I would also like to toss this out there for both the posters and the lurkers: a lot of people have been badly formed in the Catholic faith for one reason or another, or have been hurt by something pertaining to the faith and still bear those scars. It’s not a bad idea to bear them, especially those struggling with matters of faith and scrupulosity, in mind when posting on here.
I can tell you personally that these threads are part of the reason I’ve toned down my time on CAF: even though I know objectively that what DH and I are doing* is the right thing for us at this particular time, seeing even one poster who makes disparaging comments about people who use NFP “unnecessarily,” or about those with small families, etc (thank goodness, haven’t seen that on here yet, though I did about larger ones…sigh…) are enough to grip this particular poster’s heart and wrench it yet again with the feeling that I’m so flawed that I can never really be a part of the Church, that there doesn’t seem to be anything but judgment in it for those who aren’t Exactly Like Other People.

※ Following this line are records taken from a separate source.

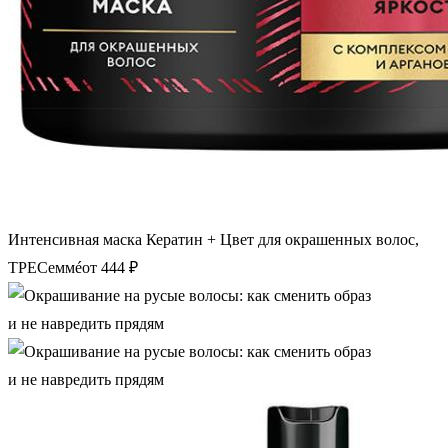
Интенсивная маска Кератин + Цвет для окрашенных волос,
ТРЕСеммéот 444 ₽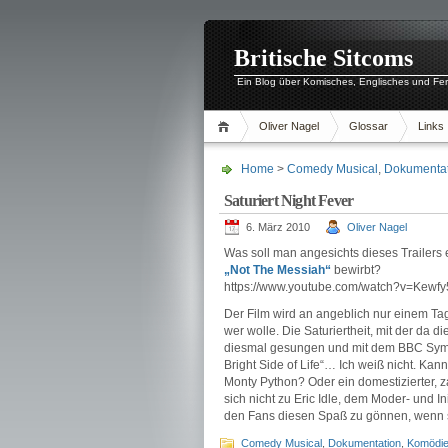
Britische Sitcoms
Ein Blog über Komisches, Englisches und Fe
Oliver Nagel
Glossar
Links
Home
>
Comedy Musical
,
Dokumentat
Saturiert Night Fever
6. März 2010
Oliver Nagel
Was soll man angesichts dieses Trailers
„Not The Messiah“
bewirbt?
https://www.youtube.com/watch?v=Ke
Der Film wird an angeblich nur einem Ta
wer wolle. Die Saturiertheit, mit der da 
diesmal gesungen und mit dem BBC Symp
Bright Side of Life“… Ich weiß nicht. Kan
Monty Python? Oder ein domestizierter, 
sich nicht zu Eric Idle, dem Moder- und I
den Fans diesen Spaß zu gönnen, wenn s
Comedy Musical
,
Dokumentation
,
Komödi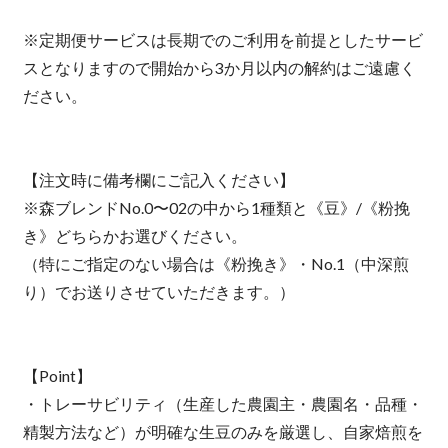
※定期便サービスは長期でのご利用を前提としたサービ
スとなりますので開始から3か月以内の解約はご遠慮く
ださい。
【注文時に備考欄にご記入ください】
※森ブレンドNo.0〜02の中から1種類と《豆》/《粉挽
き》どちらかお選びください。
（特にご指定のない場合は《粉挽き》・No.1（中深煎
り）でお送りさせていただきます。）
【Point】
・トレーサビリティ（生産した農園主・農園名・品種・
精製方法など）が明確な生豆のみを厳選し、自家焙煎を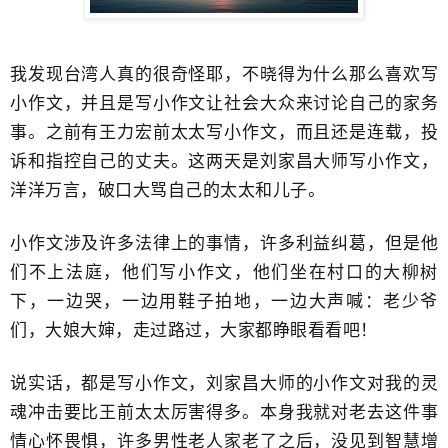
我发现台湾人真的很奇怪耶，不晓得为什么那么喜欢写
小作文，并且是写小作文让社会大众来讨论自己的家务
事。之前有王力宏前太太写小作文，而且还是连载，投
诉和指控自己的丈夫。这两天是刘家昌大师写小作文，
洋洋万言，破口大骂自己的太太和儿子。
小作文涉及许多法律上的事情，许多利益纠葛，但是他
们不上法庭，他们写小作文，他们坐在村口的大柳树
下，一边哭，一边用鞋子拍地，一边大声喊：老少爷
们，大娘大婶，走过路过，大家都睁眼看看吧！
说实话，都是写小作文，刘家昌大师的小作文对我的灵
魂冲击要比王前太太厉害得多。本身我就对老去这件事
情心怀畏惧，许多男性老人家老了之后，没见到智慧增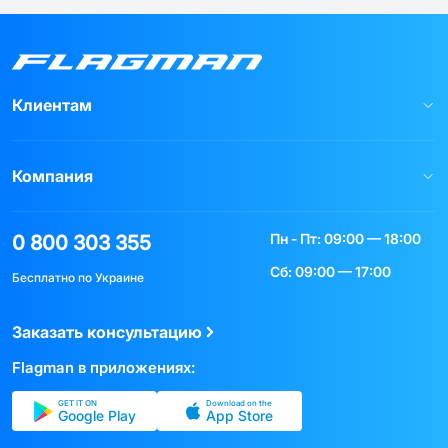
Клиентам
Компания
Пн - Пт: 09:00 — 18:00
0 800 303 355
Сб: 09:00 — 17:00
Бесплатно по Украине
Заказать консультацию
Flagman в приложениях:
GET IT ON
Download on the
Google Play
App Store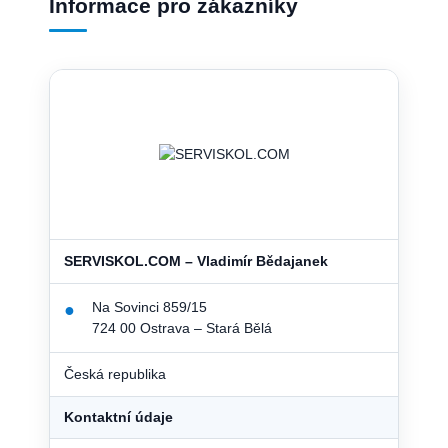
Informace pro zákazníky
SERVISKOL.COM – Vladimír Bědajanek
Na Sovinci 859/15
●
724 00 Ostrava – Stará Bělá
Česká republika
Kontaktní údaje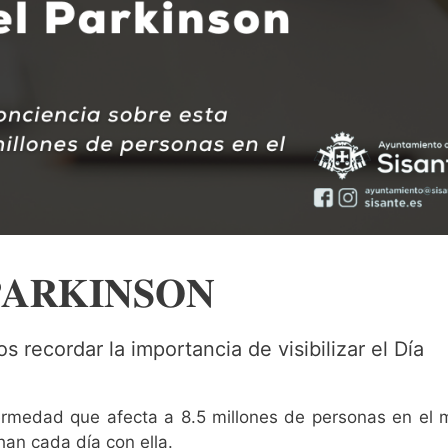
𝐀𝐑𝐊𝐈𝐍𝐒𝐎𝐍
recordar la importancia de visibilizar el Día
rmedad que afecta a 8.5 millones de personas en el 
han cada día con ella.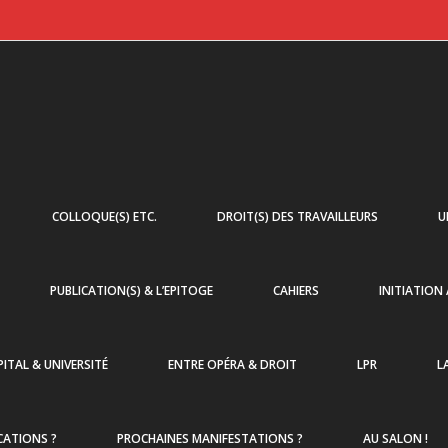
COLLOQUE(S) ETC.
DROIT(S) DES TRAVAILLEURS
U
PUBLICATION(S) & L’EPITOGE
CAHIERS
INITIATION
ITAL & UNIVERSITÉ
ENTRE OPÉRA & DROIT
LPR
L
CATIONS ?
PROCHAINES MANIFESTATIONS ?
AU SALON !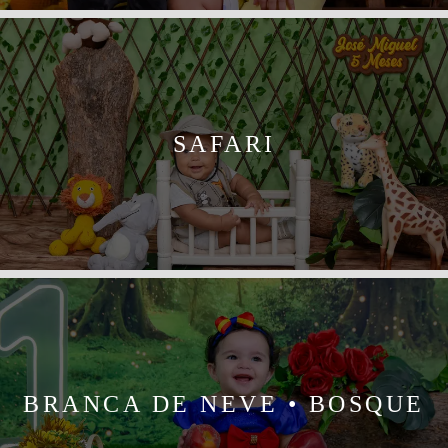
SAFARI
BRANCA DE NEVE • BOSQUE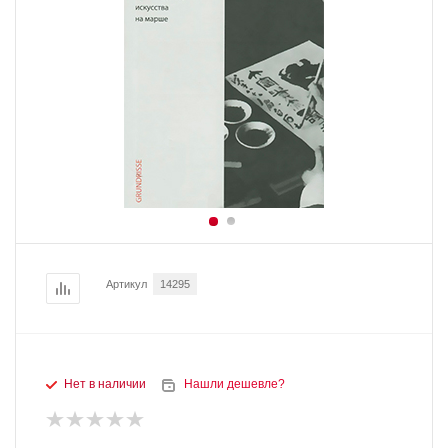
Артикул
14295
Нет в наличии
Нашли дешевле?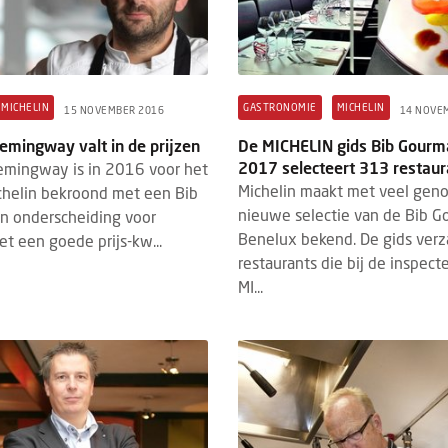
MICHELIN
GASTRONOMIE
MICHELIN
15 NOVEMBER 2016
14 NOVE
emingway valt in de prijzen
De MICHELIN gids Bib Gourm
2017 selecteert 313 restaur
emingway is in 2016 voor het
Michelin maakt met veel gen
chelin bekroond met een Bib
nieuwe selectie van de Bib 
n onderscheiding voor
Benelux bekend. De gids ver
et een goede prijs-kw...
restaurants die bij de inspect
MI...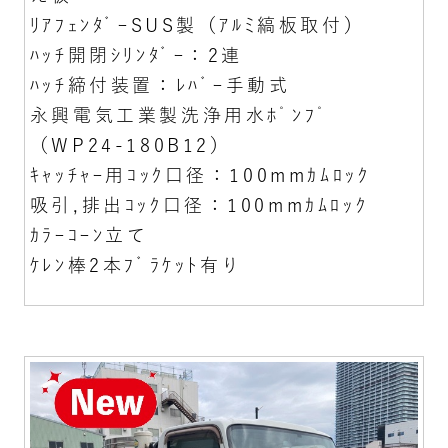
ﾘｱﾌｪﾝﾀﾞｰSUS製（ｱﾙﾐ縞板取付）
ﾊｯﾁ開閉ｼﾘﾝﾀﾞｰ：2連
ﾊｯﾁ締付装置：ﾚﾊﾞｰ手動式
永興電気工業製洗浄用水ﾎﾟﾝﾌﾟ
（WP24-180B12）
ｷｬｯﾁｬｰ用ｺｯｸ口径：100mmｶﾑﾛｯｸ
吸引,排出ｺｯｸ口径：100mmｶﾑﾛｯｸ
ｶﾗｰｺｰﾝ立て
ｹﾚﾝ棒2本ﾌﾞﾗｹｯﾄ有り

We wanted a big family. Turns out that’s not an option. Yet I not infrequently seem to encounter the mindset, here and elsewhere, that Good Catholic Women ™ don’t have health issues relating to childbearing, or if they do, they ignore them and the problems never really materialize. The opinions and actions of others should, of course, have nothing to do with whether or not a person remains in the Church, but speaking in kindness, rather than nastily with a Catholic veneer to excuse the nastiness, will do no harm and much good. Those are real people behind the screen, real people with hearts and souls that can be wounded.